Your objective
In the records below, find the line that contains "X14617562Y-15126008D01*" and the line that contains "X15588991Y-15221246D02*", then retype exactly those two lines and every line between them.

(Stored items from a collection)
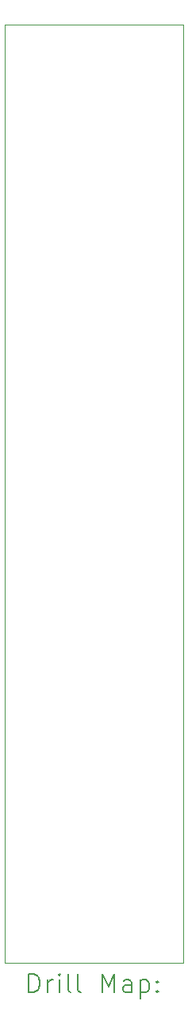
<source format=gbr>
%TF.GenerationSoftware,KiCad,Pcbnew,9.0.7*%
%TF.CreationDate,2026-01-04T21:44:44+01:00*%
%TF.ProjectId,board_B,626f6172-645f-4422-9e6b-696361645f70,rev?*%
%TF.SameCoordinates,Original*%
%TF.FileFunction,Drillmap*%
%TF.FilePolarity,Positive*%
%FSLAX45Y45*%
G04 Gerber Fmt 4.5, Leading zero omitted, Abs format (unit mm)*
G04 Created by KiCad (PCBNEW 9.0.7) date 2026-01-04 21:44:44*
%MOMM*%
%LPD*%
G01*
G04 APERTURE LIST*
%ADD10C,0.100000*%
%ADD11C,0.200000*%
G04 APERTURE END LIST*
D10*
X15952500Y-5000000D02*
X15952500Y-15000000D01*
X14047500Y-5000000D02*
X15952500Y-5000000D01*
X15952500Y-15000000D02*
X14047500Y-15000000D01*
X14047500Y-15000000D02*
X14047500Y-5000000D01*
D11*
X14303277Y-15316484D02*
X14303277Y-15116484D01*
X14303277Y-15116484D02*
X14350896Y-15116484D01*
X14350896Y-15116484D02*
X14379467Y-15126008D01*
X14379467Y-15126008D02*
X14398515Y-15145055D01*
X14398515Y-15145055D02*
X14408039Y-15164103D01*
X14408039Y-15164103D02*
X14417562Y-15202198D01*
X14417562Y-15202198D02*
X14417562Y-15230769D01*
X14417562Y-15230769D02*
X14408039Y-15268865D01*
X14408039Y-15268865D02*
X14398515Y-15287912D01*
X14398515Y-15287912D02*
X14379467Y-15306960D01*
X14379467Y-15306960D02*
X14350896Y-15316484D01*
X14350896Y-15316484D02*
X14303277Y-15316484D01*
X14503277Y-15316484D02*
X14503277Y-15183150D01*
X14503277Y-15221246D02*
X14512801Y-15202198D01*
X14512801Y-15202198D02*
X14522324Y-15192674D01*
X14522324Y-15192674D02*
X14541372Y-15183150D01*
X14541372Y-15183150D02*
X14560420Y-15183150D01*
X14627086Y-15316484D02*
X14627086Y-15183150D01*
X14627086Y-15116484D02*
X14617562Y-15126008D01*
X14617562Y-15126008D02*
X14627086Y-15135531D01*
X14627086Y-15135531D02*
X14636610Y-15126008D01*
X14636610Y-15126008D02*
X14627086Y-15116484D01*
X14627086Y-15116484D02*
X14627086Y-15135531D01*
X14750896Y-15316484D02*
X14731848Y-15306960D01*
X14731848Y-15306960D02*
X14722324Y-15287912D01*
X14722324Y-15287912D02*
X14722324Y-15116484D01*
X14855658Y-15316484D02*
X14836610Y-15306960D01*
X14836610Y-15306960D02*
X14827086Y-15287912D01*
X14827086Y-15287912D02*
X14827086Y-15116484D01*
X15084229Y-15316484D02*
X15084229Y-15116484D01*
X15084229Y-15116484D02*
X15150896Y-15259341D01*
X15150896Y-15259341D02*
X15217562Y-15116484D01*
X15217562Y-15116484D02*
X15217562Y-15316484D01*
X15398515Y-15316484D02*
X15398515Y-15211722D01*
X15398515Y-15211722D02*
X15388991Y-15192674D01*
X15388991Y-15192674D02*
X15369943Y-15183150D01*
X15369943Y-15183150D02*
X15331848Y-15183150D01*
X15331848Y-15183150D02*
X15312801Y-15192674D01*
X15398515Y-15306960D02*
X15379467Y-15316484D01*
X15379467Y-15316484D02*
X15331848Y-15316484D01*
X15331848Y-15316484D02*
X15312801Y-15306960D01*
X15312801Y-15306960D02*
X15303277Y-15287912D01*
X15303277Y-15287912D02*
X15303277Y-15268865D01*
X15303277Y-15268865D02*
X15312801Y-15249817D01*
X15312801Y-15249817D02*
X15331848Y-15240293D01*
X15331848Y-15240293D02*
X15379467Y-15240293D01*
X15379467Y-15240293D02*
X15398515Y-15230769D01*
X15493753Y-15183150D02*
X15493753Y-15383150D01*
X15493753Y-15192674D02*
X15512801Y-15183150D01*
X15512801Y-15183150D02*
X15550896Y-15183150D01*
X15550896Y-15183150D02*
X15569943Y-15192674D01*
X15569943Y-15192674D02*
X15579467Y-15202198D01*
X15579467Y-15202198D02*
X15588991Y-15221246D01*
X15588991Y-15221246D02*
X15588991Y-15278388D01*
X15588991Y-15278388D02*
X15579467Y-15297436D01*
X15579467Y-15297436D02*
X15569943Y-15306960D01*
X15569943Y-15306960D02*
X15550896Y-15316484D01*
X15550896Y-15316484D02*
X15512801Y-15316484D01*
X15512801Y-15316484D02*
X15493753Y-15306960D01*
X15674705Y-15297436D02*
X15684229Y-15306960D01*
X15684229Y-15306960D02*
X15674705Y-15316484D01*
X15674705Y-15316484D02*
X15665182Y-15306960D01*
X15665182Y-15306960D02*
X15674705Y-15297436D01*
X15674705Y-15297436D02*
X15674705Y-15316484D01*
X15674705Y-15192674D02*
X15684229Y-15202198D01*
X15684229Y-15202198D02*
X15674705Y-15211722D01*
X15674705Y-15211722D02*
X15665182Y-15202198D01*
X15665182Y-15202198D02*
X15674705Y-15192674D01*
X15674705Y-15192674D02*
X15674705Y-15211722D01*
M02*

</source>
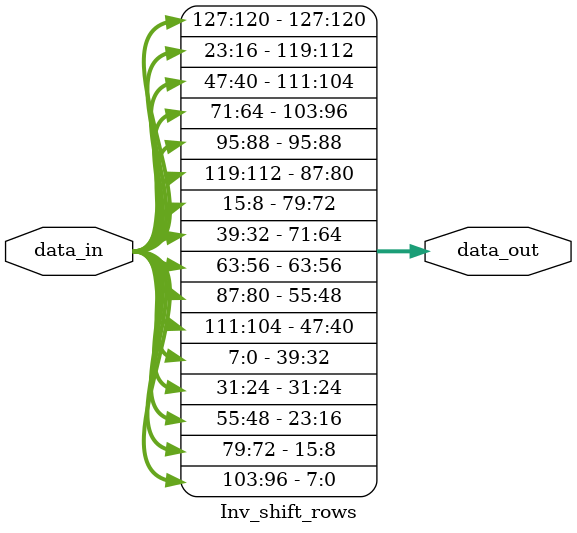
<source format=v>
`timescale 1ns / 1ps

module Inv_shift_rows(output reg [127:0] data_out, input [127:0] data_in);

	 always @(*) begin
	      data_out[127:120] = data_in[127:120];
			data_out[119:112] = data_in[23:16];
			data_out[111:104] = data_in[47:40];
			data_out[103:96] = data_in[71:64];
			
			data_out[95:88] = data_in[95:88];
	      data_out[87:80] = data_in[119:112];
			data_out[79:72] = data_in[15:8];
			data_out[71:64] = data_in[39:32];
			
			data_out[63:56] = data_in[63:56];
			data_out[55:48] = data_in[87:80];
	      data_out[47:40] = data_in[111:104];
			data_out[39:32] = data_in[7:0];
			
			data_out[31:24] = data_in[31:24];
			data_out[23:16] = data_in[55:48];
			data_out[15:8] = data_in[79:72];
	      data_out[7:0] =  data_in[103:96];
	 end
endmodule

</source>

Output for this exercise
X14617562Y-15126008D01*
X14617562Y-15126008D02*
X14627086Y-15135531D01*
X14627086Y-15135531D02*
X14636610Y-15126008D01*
X14636610Y-15126008D02*
X14627086Y-15116484D01*
X14627086Y-15116484D02*
X14627086Y-15135531D01*
X14750896Y-15316484D02*
X14731848Y-15306960D01*
X14731848Y-15306960D02*
X14722324Y-15287912D01*
X14722324Y-15287912D02*
X14722324Y-15116484D01*
X14855658Y-15316484D02*
X14836610Y-15306960D01*
X14836610Y-15306960D02*
X14827086Y-15287912D01*
X14827086Y-15287912D02*
X14827086Y-15116484D01*
X15084229Y-15316484D02*
X15084229Y-15116484D01*
X15084229Y-15116484D02*
X15150896Y-15259341D01*
X15150896Y-15259341D02*
X15217562Y-15116484D01*
X15217562Y-15116484D02*
X15217562Y-15316484D01*
X15398515Y-15316484D02*
X15398515Y-15211722D01*
X15398515Y-15211722D02*
X15388991Y-15192674D01*
X15388991Y-15192674D02*
X15369943Y-15183150D01*
X15369943Y-15183150D02*
X15331848Y-15183150D01*
X15331848Y-15183150D02*
X15312801Y-15192674D01*
X15398515Y-15306960D02*
X15379467Y-15316484D01*
X15379467Y-15316484D02*
X15331848Y-15316484D01*
X15331848Y-15316484D02*
X15312801Y-15306960D01*
X15312801Y-15306960D02*
X15303277Y-15287912D01*
X15303277Y-15287912D02*
X15303277Y-15268865D01*
X15303277Y-15268865D02*
X15312801Y-15249817D01*
X15312801Y-15249817D02*
X15331848Y-15240293D01*
X15331848Y-15240293D02*
X15379467Y-15240293D01*
X15379467Y-15240293D02*
X15398515Y-15230769D01*
X15493753Y-15183150D02*
X15493753Y-15383150D01*
X15493753Y-15192674D02*
X15512801Y-15183150D01*
X15512801Y-15183150D02*
X15550896Y-15183150D01*
X15550896Y-15183150D02*
X15569943Y-15192674D01*
X15569943Y-15192674D02*
X15579467Y-15202198D01*
X15579467Y-15202198D02*
X15588991Y-15221246D01*
X15588991Y-15221246D02*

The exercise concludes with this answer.